This format shows text without any special delimiting characters.

5. Now save the Plan . dwg file for future chapters .

Using the DXF Format

The third file format is the data exchange format (DXF).There are actually two methods for DXF extraction. The Attribute Extraction dialog box you saw earlier offers the DXF option. This option extracts only the data from blocks containing attributes. Choose the File >- Export option; then select DXF from the List Files of Type drop down list to convert an entire drawing file into a special format for data exchange between AutoCAD and other programs (for example, other PC CAD programs).

Using Extracted Attribute Data with Other Programs

You can import any of these lists into any word-processing program that accepts ASCII files. They will appear as shown in our examples.

As mentioned earlier, the extracted file can also be made to conform to other data formats.

Microsoft Excel

Excel has no specific requirements for the formatting of AutoCAD extracted data. Choose File >- Open from the Excel pull-down menu, and then select the Text File option from the Files of Type drop-down list in the File dialog box. Next, select the text file you want to import, then click Open. Excel then opens an easy-to-use import tool that steps you through the import process. You can choose the delimiting method, regardless of whether the field contains text, date, or another type of data, and other formatting options .

If you are a database user familiar with Microsoft Visual Basic, you will want to look at the sample Visual Basic utility supplied with AutoCAD. It shows how you can use VBA to export attribute data directly from AutoCAD to Excel without having to create a template file or perform an export using the Ddattext command. You can find the sample program in the \sample\activeX\ExtAttr directory.

Microsoft Access

Like Excel, you can open the exported attribute data directly in Access. First, create a new database table. Then use the Pile >Get External Data >Import option in the Access pull-down menu, and then choose Text Files from the Files of Type drop down list. After selecting the attribute-extracted file, Access offers an easy-to-use import tool that steps you through the process of importing the file. You can specify field and record names, as well as the delimiting method.
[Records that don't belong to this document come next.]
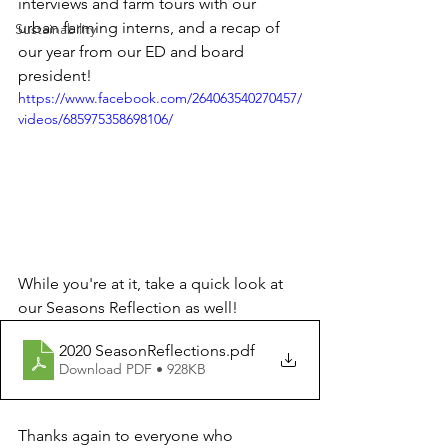
interviews and farm tours with our 
urban farming interns, and a recap of 
Sustainability
our year from our ED and board 
president!
https://www.facebook.com/264063540270457/
videos/685975358698106/
While you're at it, take a quick look at 
our Seasons Reflection as well!
2020 SeasonReflections
.pdf
Download PDF • 928KB
Thanks again to everyone who 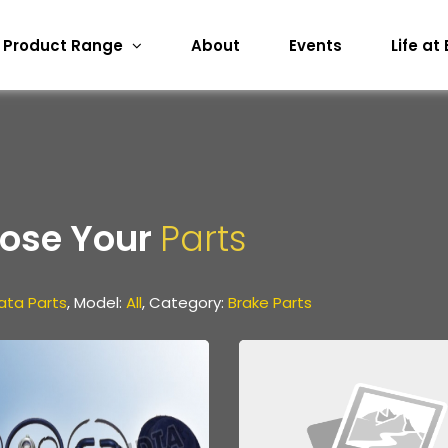
Product Range
About
Events
Life at
ose Your
Parts
ata Parts
, Model:
All
, Category:
Brake Parts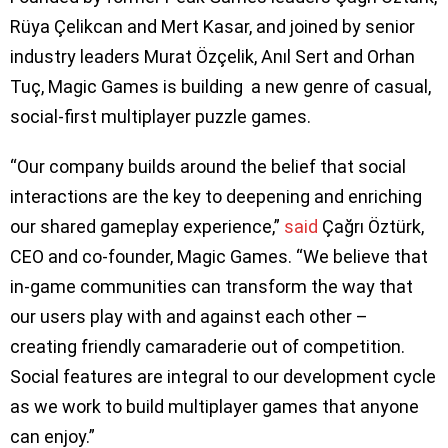
Rüya Çelikcan and Mert Kasar, and joined by senior
industry leaders Murat Özçelik, Anıl Sert and Orhan
Tuç, Magic Games is building a new genre of casual,
social-first multiplayer puzzle games.
“Our company builds around the belief that social
interactions are the key to deepening and enriching
our shared gameplay experience,”
said
Çağrı Öztürk,
CEO and co-founder, Magic Games. “We believe that
in-game communities can transform the way that
our users play with and against each other –
creating friendly camaraderie out of competition.
Social features are integral to our development cycle
as we work to build multiplayer games that anyone
can enjoy.”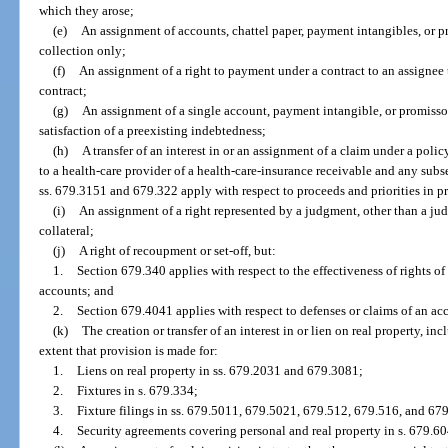
which they arose;
(e)
An assignment of accounts, chattel paper, payment intangibles, or p
collection only;
(f)
An assignment of a right to payment under a contract to an assignee 
contract;
(g)
An assignment of a single account, payment intangible, or promissory
satisfaction of a preexisting indebtedness;
(h)
A transfer of an interest in or an assignment of a claim under a poli
to a health-care provider of a health-care-insurance receivable and any sub
ss. 679.3151 and 679.322 apply with respect to proceeds and priorities in p
(i)
An assignment of a right represented by a judgment, other than a ju
collateral;
(j)
A right of recoupment or set-off, but:
1.
Section 679.340 applies with respect to the effectiveness of rights of
accounts; and
2.
Section 679.4041 applies with respect to defenses or claims of an ac
(k)
The creation or transfer of an interest in or lien on real property, inc
extent that provision is made for:
1.
Liens on real property in ss. 679.2031 and 679.3081;
2.
Fixtures in s. 679.334;
3.
Fixture filings in ss. 679.5011, 679.5021, 679.512, 679.516, and 67
4.
Security agreements covering personal and real property in s. 679.60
If you plan to update the attribute data file on a regular basis, you can have the file linked, instead of imported (File >Get External Data >Link Tables). A linked file is best suited for situations where you want to read the data without changing it. You can generate reports, link the attribute data to other databases, perform searches, or sort the attribute data.

As with Excel, if you are a Visual Basic user, you can add controls to enhance your attribute data link to Access.